#### Provided data

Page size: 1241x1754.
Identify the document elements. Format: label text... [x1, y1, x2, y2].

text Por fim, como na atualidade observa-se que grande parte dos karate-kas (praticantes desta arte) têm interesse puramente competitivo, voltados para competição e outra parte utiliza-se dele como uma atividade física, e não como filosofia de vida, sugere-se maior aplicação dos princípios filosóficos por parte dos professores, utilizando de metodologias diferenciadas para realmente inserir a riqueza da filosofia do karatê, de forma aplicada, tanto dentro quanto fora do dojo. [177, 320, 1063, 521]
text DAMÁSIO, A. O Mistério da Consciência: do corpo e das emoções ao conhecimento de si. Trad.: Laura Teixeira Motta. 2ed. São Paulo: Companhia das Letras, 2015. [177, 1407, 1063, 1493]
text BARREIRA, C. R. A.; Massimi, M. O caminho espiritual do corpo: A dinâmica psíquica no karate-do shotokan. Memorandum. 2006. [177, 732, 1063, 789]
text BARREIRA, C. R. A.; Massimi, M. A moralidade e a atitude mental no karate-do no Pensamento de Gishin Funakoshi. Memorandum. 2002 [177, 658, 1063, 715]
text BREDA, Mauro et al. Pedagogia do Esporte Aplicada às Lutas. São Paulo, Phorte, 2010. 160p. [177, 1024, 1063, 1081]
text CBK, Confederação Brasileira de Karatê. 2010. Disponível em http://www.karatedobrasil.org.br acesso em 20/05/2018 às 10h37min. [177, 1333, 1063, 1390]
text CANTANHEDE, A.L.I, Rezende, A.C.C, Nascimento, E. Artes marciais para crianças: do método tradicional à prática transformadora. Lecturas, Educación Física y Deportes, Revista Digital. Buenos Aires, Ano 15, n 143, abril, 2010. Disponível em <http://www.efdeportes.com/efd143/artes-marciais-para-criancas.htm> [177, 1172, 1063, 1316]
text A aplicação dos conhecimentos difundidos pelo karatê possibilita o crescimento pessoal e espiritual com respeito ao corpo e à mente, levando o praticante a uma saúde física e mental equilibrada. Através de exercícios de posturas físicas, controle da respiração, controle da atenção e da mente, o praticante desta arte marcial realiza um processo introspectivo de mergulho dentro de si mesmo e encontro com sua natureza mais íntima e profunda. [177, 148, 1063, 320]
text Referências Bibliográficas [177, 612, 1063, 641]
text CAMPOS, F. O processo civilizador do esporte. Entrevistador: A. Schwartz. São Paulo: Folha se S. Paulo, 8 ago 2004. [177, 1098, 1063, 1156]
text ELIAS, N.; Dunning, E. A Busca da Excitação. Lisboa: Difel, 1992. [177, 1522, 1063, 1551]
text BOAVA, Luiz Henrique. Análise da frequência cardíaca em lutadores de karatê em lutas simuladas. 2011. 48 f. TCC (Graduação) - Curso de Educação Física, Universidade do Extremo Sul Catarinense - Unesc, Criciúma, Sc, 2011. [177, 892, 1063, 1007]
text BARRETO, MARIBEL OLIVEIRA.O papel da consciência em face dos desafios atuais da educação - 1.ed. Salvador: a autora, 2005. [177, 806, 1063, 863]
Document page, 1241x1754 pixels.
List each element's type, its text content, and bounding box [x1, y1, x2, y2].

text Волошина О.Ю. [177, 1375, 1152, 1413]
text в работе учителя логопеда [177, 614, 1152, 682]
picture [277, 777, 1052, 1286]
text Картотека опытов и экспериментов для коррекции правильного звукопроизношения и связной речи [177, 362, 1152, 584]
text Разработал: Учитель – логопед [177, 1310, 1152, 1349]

########

Transcribe the material above in full, keeping each word unchanged.

Page size: 1241x1754.
Identify the document elements. Format: label text... [x1, y1, x2, y2].

text Por fim, como na atualidade observa-se que grande parte dos karate-kas (praticantes desta arte) têm interesse puramente competitivo, voltados para competição e outra parte utiliza-se dele como uma atividade física, e não como filosofia de vida, sugere-se maior aplicação dos princípios filosóficos por parte dos professores, utilizando de metodologias diferenciadas para realmente inserir a riqueza da filosofia do karatê, de forma aplicada, tanto dentro quanto fora do dojo. [177, 320, 1063, 521]
text DAMÁSIO, A. O Mistério da Consciência: do corpo e das emoções ao conhecimento de si. Trad.: Laura Teixeira Motta. 2ed. São Paulo: Companhia das Letras, 2015. [177, 1407, 1063, 1493]
text BARREIRA, C. R. A.; Massimi, M. O caminho espiritual do corpo: A dinâmica psíquica no karate-do shotokan. Memorandum. 2006. [177, 732, 1063, 789]
text BARREIRA, C. R. A.; Massimi, M. A moralidade e a atitude mental no karate-do no Pensamento de Gishin Funakoshi. Memorandum. 2002 [177, 658, 1063, 715]
text BREDA, Mauro et al. Pedagogia do Esporte Aplicada às Lutas. São Paulo, Phorte, 2010. 160p. [177, 1024, 1063, 1081]
text CBK, Confederação Brasileira de Karatê. 2010. Disponível em http://www.karatedobrasil.org.br acesso em 20/05/2018 às 10h37min. [177, 1333, 1063, 1390]
text CANTANHEDE, A.L.I, Rezende, A.C.C, Nascimento, E. Artes marciais para crianças: do método tradicional à prática transformadora. Lecturas, Educación Física y Deportes, Revista Digital. Buenos Aires, Ano 15, n 143, abril, 2010. Disponível em <http://www.efdeportes.com/efd143/artes-marciais-para-criancas.htm> [177, 1172, 1063, 1316]
text A aplicação dos conhecimentos difundidos pelo karatê possibilita o crescimento pessoal e espiritual com respeito ao corpo e à mente, levando o praticante a uma saúde física e mental equilibrada. Através de exercícios de posturas físicas, controle da respiração, controle da atenção e da mente, o praticante desta arte marcial realiza um processo introspectivo de mergulho dentro de si mesmo e encontro com sua natureza mais íntima e profunda. [177, 148, 1063, 320]
text Referências Bibliográficas [177, 612, 1063, 641]
text CAMPOS, F. O processo civilizador do esporte. Entrevistador: A. Schwartz. São Paulo: Folha se S. Paulo, 8 ago 2004. [177, 1098, 1063, 1156]
text ELIAS, N.; Dunning, E. A Busca da Excitação. Lisboa: Difel, 1992. [177, 1522, 1063, 1551]
text BOAVA, Luiz Henrique. Análise da frequência cardíaca em lutadores de karatê em lutas simuladas. 2011. 48 f. TCC (Graduação) - Curso de Educação Física, Universidade do Extremo Sul Catarinense - Unesc, Criciúma, Sc, 2011. [177, 892, 1063, 1007]
text BARRETO, MARIBEL OLIVEIRA.O papel da consciência em face dos desafios atuais da educação - 1.ed. Salvador: a autora, 2005. [177, 806, 1063, 863]
Document page, 1241x1754 pixels.
List each element's type, its text content, and bounding box [x1, y1, x2, y2].

text Волошина О.Ю. [177, 1375, 1152, 1413]
text в работе учителя логопеда [177, 614, 1152, 682]
picture [277, 777, 1052, 1286]
text Картотека опытов и экспериментов для коррекции правильного звукопроизношения и связной речи [177, 362, 1152, 584]
text Разработал: Учитель – логопед [177, 1310, 1152, 1349]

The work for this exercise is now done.